══ 抜粋文
通話の向こうが女性だとは僕は1ミリも考えていなかったが、それがしらほしだと思って読んでみると、なるほど言葉遣いも確かにそれっぽいし、

ロキを名前で呼ぶ際の敬称が意図的に隠されているのも気になる。しらほしなら「ロキさま」と呼びそうだが、(あくまで僕の)第一印象でのモサ公は「ロキさま」とは呼ばないからな。
それではモサ公が「思い出すと今でも震えが止まらない“恐怖体験”」とは何か。
それがしらほしだったなら、今年のホーディ・ジョーンズによる魚人島乗っ取り計画か、10年前のオトヒメ王妃暗殺か、はたまたバンダー・デッケンのラブレター攻撃か。う〜ん… いずれも克服してそうだけどなぁ・・・。
════
══ データ
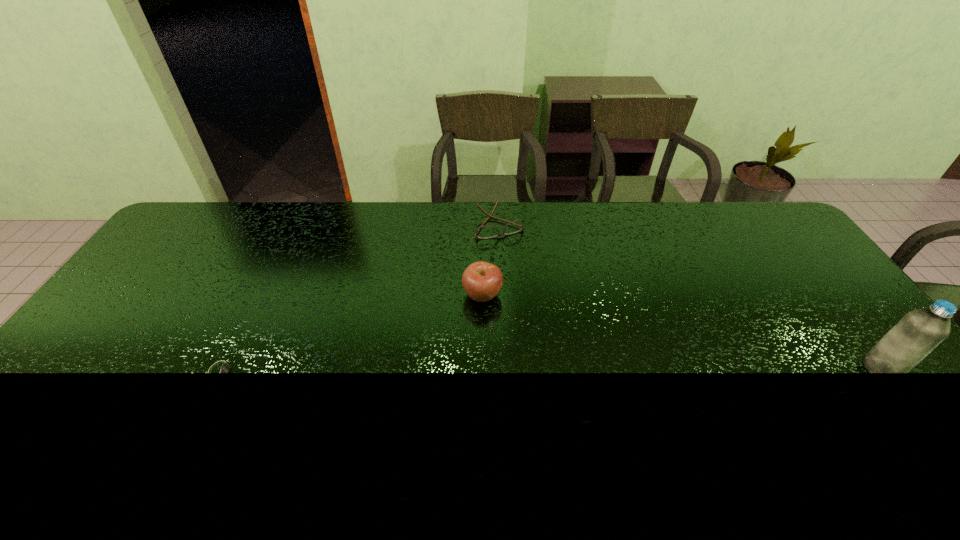
Where is `free space on the desktop that is between the watch and the tallest object and is positioned on the side of the third shortest object with the unique marking`? free space on the desktop that is between the watch and the tallest object and is positioned on the side of the third shortest object with the unique marking is located at coordinates 564,370.

Where is `free spot on the desktop that is between the leftmost object and the water bottle and is positioned on the front-facing side of the farthest object`? This screenshot has height=540, width=960. free spot on the desktop that is between the leftmost object and the water bottle and is positioned on the front-facing side of the farthest object is located at coordinates (574, 370).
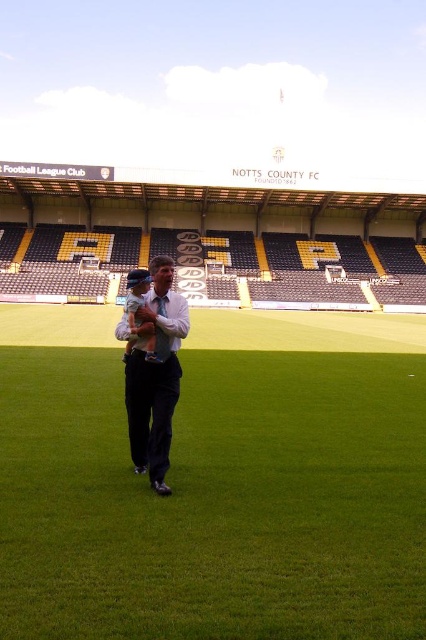
Question: In this image, where is green artificial turf at center located relative to white shirt at center?

Choices:
 (A) above
 (B) below

Answer: (A)

Question: Among these objects, which one is farthest from the camera?

Choices:
 (A) white shirt at center
 (B) green artificial turf at center

Answer: (A)

Question: Which object is positioned closest to the white shirt at center?

Choices:
 (A) light blue fabric baby at center
 (B) green artificial turf at center

Answer: (A)

Question: Is green artificial turf at center closer to the viewer compared to white shirt at center?

Choices:
 (A) yes
 (B) no

Answer: (A)

Question: Which object is farther from the camera taking this photo?

Choices:
 (A) light blue fabric baby at center
 (B) white shirt at center

Answer: (A)

Question: Can you confirm if green artificial turf at center is wider than white shirt at center?

Choices:
 (A) no
 (B) yes

Answer: (B)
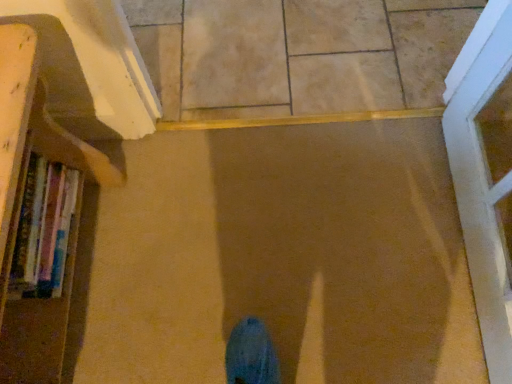
Question: Is hardcover books at left bigger than wooden bookshelf at left?

Choices:
 (A) yes
 (B) no

Answer: (B)

Question: Can we say hardcover books at left lies outside wooden bookshelf at left?

Choices:
 (A) yes
 (B) no

Answer: (B)

Question: From the image's perspective, does hardcover books at left appear lower than wooden bookshelf at left?

Choices:
 (A) yes
 (B) no

Answer: (B)

Question: Does hardcover books at left have a lesser height compared to wooden bookshelf at left?

Choices:
 (A) no
 (B) yes

Answer: (B)

Question: Is hardcover books at left turned away from wooden bookshelf at left?

Choices:
 (A) yes
 (B) no

Answer: (A)

Question: Are hardcover books at left and wooden bookshelf at left beside each other?

Choices:
 (A) yes
 (B) no

Answer: (A)

Question: Considering the relative sizes of wooden bookshelf at left and beige tile at center in the image provided, is wooden bookshelf at left smaller than beige tile at center?

Choices:
 (A) no
 (B) yes

Answer: (A)

Question: Does wooden bookshelf at left appear on the right side of beige tile at center?

Choices:
 (A) no
 (B) yes

Answer: (A)

Question: From a real-world perspective, is wooden bookshelf at left on beige tile at center?

Choices:
 (A) yes
 (B) no

Answer: (A)

Question: Is wooden bookshelf at left beside beige tile at center?

Choices:
 (A) yes
 (B) no

Answer: (B)

Question: Is wooden bookshelf at left not inside beige tile at center?

Choices:
 (A) no
 (B) yes

Answer: (B)

Question: Is wooden bookshelf at left aimed at beige tile at center?

Choices:
 (A) no
 (B) yes

Answer: (A)

Question: From a real-world perspective, is wooden bookshelf at left beneath hardcover books at left?

Choices:
 (A) no
 (B) yes

Answer: (A)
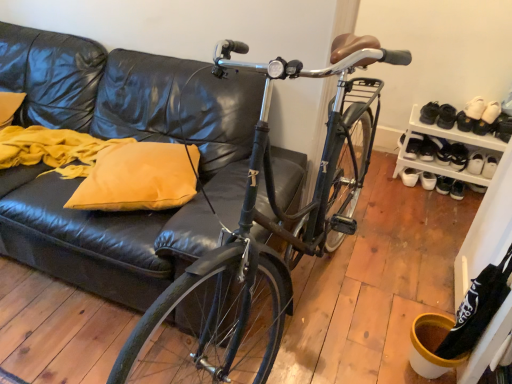
Find the location of a particular element. The height and width of the screenshot is (384, 512). free space to the left of white matte sneakers at lower right, which ranks as the 2th footwear in left-to-right order is located at coordinates (380, 173).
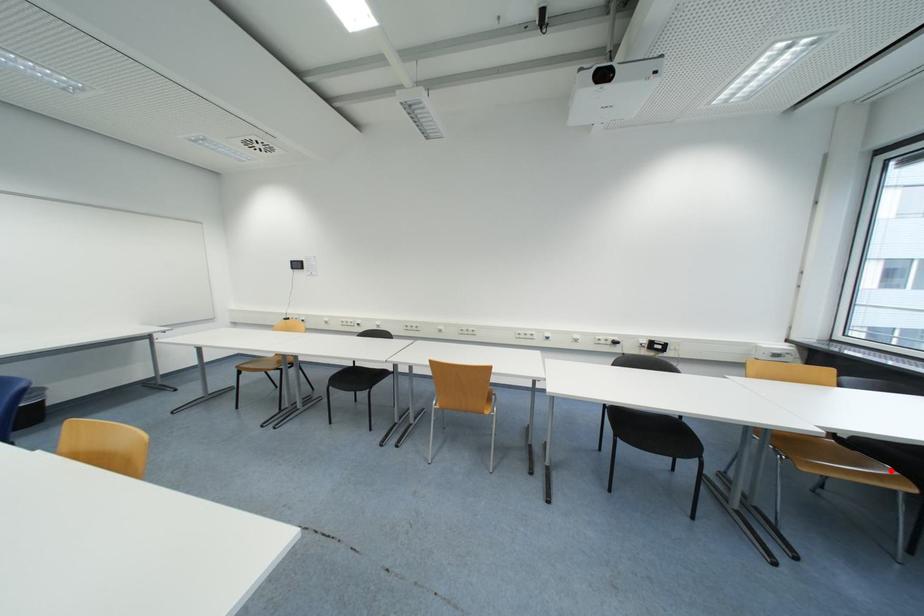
════
課題一覧
1/ 抜粋文から、「ロキを名前で呼ぶ際の敬称が意」から「服してそうだけどなぁ・・・。」に至るまでの全部を一字一句たがえずに書き写してください。
2/ 抜粋文の筆者は、ロキを呼ぶ際の敬称が意図的に隠されている点を気にしています。抜粋文に基づき、その理由を1～3文で説明してください。
3/ 通話相手の正体を推測する抜粋文について、最後の文の後に続く内容を書いてください。

課題の解答
1/
ロキを名前で呼ぶ際の敬称が意図的に隠されているのも気になる。しらほしなら「ロキさま」と呼びそうだが、(あくまで僕の)第一印象でのモサ公は「ロキさま」とは呼ばないからな。
それではモサ公が「思い出すと今でも震えが止まらない“恐怖体験”」とは何か。
それがしらほしだったなら、今年のホーディ・ジョーンズによる魚人島乗っ取り計画か、10年前のオトヒメ王妃暗殺か、はたまたバンダー・デッケンのラブレター攻撃か。う〜ん… いずれも克服してそうだけどなぁ・・・。

2/ しらほしならロキを「ロキさま」と呼びそうですが、筆者の第一印象ではモサ公は「ロキさま」とは呼ばないからです。つまり、敬称は話し手がどちらかによって変わるはずなので、それが隠されていることが気になっています。

3/
恐怖体験の根源となった相手は「取り逃がした」そうなので、ホーディもデッケンも該当しない。ルフィたちが魚人島を去りしらほしに意識改革があった後にも、何か恐ろしい事件があったというのだろうか。そして、しばらく通信できなくなる事情とは・・・?
まぁ、すべてが円満に解決したあと、エルバフの王子:ロキと魚人族の王女:しらほしが結ばれるというのは象徴的でイイね!とは思う。